Шофер опять запустил мотор, и мать, с приходом отца тоже взявшая себя в руки, не выдержала, заголосила:
— Сыночек!.. Да что же ты мать родную…
Но отец сейчас же остановил ее, только гаркнул:
— Замолчи, старая!
Обычно сероватые, глубоко запавшие глаза отца покраснели, точно два кристалла раскаленной соли, и сердито впились в лицо матери.
Машина тронулась и покатила по улице мимо соседей, которые — и стар и млад — высыпали из дверей, будто увидели свадебное шествие. Они стояли у своих оград, перешептывались и указывали пальцами.
Узаку стало больно и за себя, и особенно за отца. Получилось, что он обесчестил отца, бросил его в грязь. И сам он навсегда покидал отчий дом, где родился и вырос. Было жалко непутевую мать. В общем, получилось так, что почему-то все они четверо — несчастные, неудачливые люди. К горлу подступил горький ком, Узаку хотелось заплакать навзрыд.
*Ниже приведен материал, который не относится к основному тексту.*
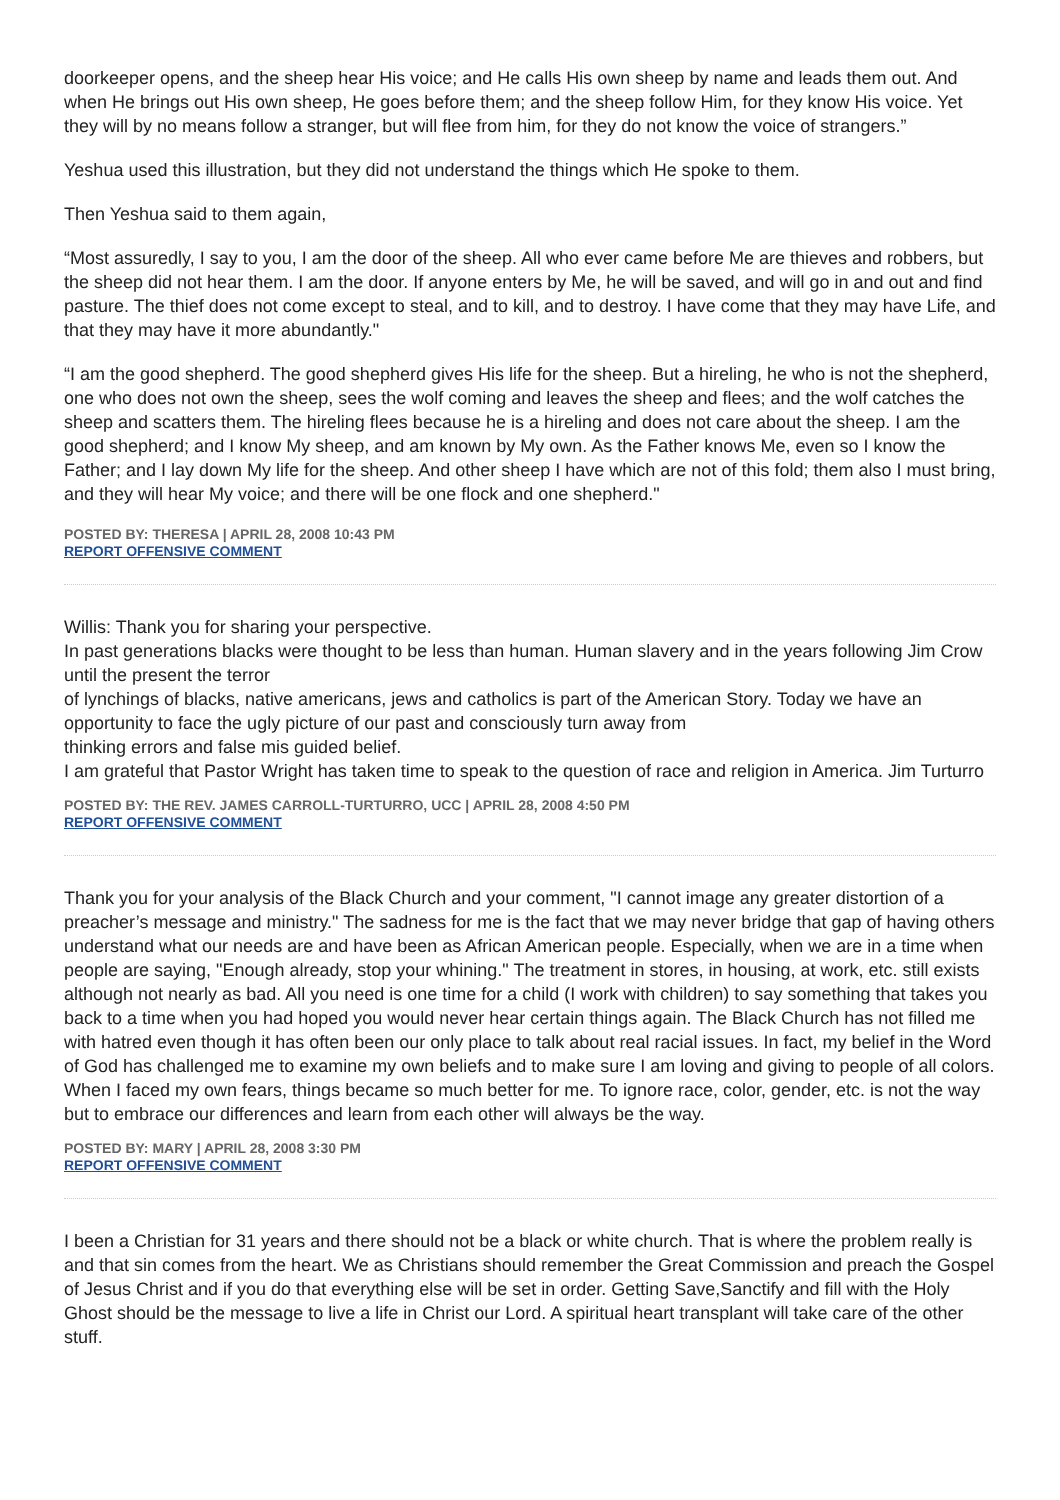doorkeeper opens, and the sheep hear His voice; and He calls His own sheep by name and leads them out. And when He brings out His own sheep, He goes before them; and the sheep follow Him, for they know His voice. Yet they will by no means follow a stranger, but will flee from him, for they do not know the voice of strangers.”
Yeshua used this illustration, but they did not understand the things which He spoke to them.
Then Yeshua said to them again,
“Most assuredly, I say to you, I am the door of the sheep. All who ever came before Me are thieves and robbers, but the sheep did not hear them. I am the door. If anyone enters by Me, he will be saved, and will go in and out and find pasture. The thief does not come except to steal, and to kill, and to destroy. I have come that they may have Life, and that they may have it more abundantly."
“I am the good shepherd. The good shepherd gives His life for the sheep. But a hireling, he who is not the shepherd, one who does not own the sheep, sees the wolf coming and leaves the sheep and flees; and the wolf catches the sheep and scatters them. The hireling flees because he is a hireling and does not care about the sheep. I am the good shepherd; and I know My sheep, and am known by My own. As the Father knows Me, even so I know the Father; and I lay down My life for the sheep. And other sheep I have which are not of this fold; them also I must bring, and they will hear My voice; and there will be one flock and one shepherd."
POSTED BY: THERESA | APRIL 28, 2008 10:43 PM
REPORT OFFENSIVE COMMENT
Willis: Thank you for sharing your perspective.
In past generations blacks were thought to be less than human. Human slavery and in the years following Jim Crow until the present the terror
of lynchings of blacks, native americans, jews and catholics is part of the American Story. Today we have an opportunity to face the ugly picture of our past and consciously turn away from
thinking errors and false mis guided belief.
I am grateful that Pastor Wright has taken time to speak to the question of race and religion in America. Jim Turturro
POSTED BY: THE REV. JAMES CARROLL-TURTURRO, UCC | APRIL 28, 2008 4:50 PM
REPORT OFFENSIVE COMMENT
Thank you for your analysis of the Black Church and your comment, "I cannot image any greater distortion of a preacher’s message and ministry." The sadness for me is the fact that we may never bridge that gap of having others understand what our needs are and have been as African American people. Especially, when we are in a time when people are saying, "Enough already, stop your whining." The treatment in stores, in housing, at work, etc. still exists although not nearly as bad. All you need is one time for a child (I work with children) to say something that takes you back to a time when you had hoped you would never hear certain things again. The Black Church has not filled me with hatred even though it has often been our only place to talk about real racial issues. In fact, my belief in the Word of God has challenged me to examine my own beliefs and to make sure I am loving and giving to people of all colors. When I faced my own fears, things became so much better for me. To ignore race, color, gender, etc. is not the way but to embrace our differences and learn from each other will always be the way.
POSTED BY: MARY | APRIL 28, 2008 3:30 PM
REPORT OFFENSIVE COMMENT
I been a Christian for 31 years and there should not be a black or white church. That is where the problem really is and that sin comes from the heart. We as Christians should remember the Great Commission and preach the Gospel of Jesus Christ and if you do that everything else will be set in order. Getting Save,Sanctify and fill with the Holy Ghost should be the message to live a life in Christ our Lord. A spiritual heart transplant will take care of the other stuff.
Стараясь подавить готовые выплеснуться рыдания, он ухватился за борт машины, поднялся и подставил лицо хлесткому ветру, летящему навстречу.
День выдался пасмурный, неприветливый. На дороге еще держалась грязь. Навоз и мусор, всю зиму пролежавшие под снегом, теперь оттаяли и, перегорая, издавали резкий неприятный запах.
Машину подбрасывало на ухабах. От тряски и пронизывающего ветра Узак немного успокоился.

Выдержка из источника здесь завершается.